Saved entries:
______
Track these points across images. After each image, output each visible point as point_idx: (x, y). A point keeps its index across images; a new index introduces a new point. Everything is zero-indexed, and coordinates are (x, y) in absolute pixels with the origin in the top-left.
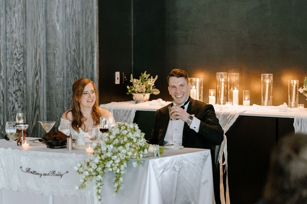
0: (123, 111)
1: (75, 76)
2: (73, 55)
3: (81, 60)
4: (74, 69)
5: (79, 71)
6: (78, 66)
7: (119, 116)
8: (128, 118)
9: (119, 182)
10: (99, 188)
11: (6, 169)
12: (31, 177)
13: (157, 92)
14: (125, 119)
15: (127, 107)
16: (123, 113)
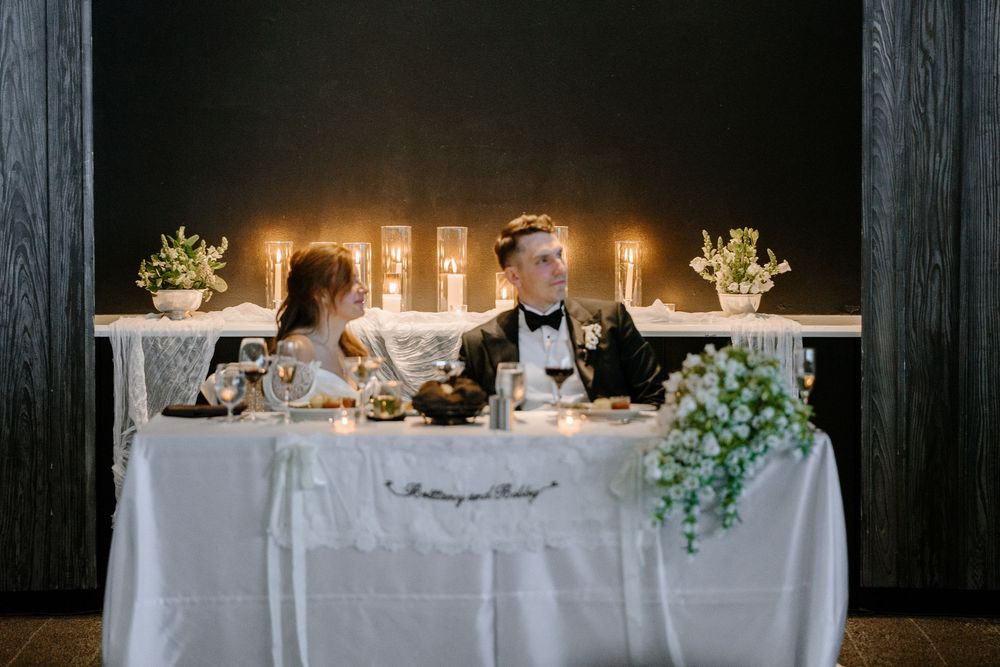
1: (20, 244)
2: (13, 180)
3: (37, 193)
4: (17, 221)
5: (31, 227)
6: (30, 213)
7: (165, 355)
8: (191, 361)
9: (738, 499)
10: (692, 520)
11: (333, 492)
12: (422, 509)
13: (222, 286)
14: (182, 363)
15: (187, 329)
16: (177, 348)
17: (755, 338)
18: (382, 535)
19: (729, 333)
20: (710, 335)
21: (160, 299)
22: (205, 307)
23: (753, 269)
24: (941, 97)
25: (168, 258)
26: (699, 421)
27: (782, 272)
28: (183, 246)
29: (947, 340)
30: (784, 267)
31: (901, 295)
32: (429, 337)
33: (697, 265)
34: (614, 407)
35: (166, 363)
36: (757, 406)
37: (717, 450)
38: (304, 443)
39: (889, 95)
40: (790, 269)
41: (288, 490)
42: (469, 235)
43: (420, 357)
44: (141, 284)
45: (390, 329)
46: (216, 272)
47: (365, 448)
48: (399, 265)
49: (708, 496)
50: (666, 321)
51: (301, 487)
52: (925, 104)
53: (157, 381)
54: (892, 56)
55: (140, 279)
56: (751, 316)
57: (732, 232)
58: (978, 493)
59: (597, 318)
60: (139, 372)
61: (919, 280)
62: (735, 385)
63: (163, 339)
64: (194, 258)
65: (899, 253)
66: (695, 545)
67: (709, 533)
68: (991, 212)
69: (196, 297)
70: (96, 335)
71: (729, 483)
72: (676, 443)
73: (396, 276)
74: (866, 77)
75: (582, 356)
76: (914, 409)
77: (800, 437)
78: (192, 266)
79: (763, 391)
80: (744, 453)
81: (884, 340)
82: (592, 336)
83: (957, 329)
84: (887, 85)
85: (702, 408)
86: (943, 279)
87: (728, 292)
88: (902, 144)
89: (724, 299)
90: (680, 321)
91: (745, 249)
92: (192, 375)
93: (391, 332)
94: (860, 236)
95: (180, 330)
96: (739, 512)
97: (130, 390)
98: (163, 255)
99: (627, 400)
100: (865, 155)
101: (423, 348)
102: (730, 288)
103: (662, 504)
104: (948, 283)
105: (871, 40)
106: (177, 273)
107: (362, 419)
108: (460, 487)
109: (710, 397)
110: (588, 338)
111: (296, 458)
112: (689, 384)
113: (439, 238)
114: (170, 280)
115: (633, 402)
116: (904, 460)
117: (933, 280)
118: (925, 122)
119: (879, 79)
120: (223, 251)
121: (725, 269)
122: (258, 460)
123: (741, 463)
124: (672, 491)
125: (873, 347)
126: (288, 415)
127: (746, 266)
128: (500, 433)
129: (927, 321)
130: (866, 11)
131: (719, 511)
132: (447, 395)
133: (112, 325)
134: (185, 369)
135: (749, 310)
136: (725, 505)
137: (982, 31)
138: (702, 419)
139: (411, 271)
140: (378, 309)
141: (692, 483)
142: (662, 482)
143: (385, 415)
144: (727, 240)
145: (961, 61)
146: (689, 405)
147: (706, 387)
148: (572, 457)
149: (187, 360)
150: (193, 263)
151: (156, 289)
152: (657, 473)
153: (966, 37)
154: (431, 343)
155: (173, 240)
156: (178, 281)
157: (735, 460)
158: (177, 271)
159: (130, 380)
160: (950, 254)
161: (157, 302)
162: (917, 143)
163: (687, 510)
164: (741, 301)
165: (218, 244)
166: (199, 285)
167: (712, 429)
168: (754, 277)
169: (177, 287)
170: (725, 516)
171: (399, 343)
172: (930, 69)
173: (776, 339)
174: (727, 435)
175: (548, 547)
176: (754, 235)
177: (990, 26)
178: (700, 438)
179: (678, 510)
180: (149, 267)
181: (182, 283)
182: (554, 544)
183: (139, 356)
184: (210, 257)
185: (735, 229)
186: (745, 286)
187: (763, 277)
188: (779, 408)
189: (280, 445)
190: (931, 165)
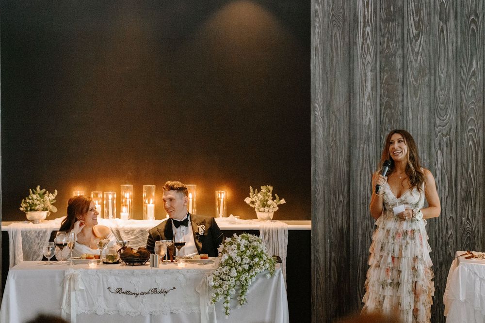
______
▶ _To do_: Starting at the first line of the data, set down each line exactly until you have copied the line with "10: (99, 188)", but leave the pictures out.

▶ _Result of the task_:
Track these points across images. After each image, output each visible point as point_idx: (x, y). A point keeps its index across images; a new index introduces a new point. Everything is zero-indexed, and coordinates are (x, y) in absolute pixels with the origin in the top-left.
0: (123, 111)
1: (75, 76)
2: (73, 55)
3: (81, 60)
4: (74, 69)
5: (79, 71)
6: (78, 66)
7: (119, 116)
8: (128, 118)
9: (119, 182)
10: (99, 188)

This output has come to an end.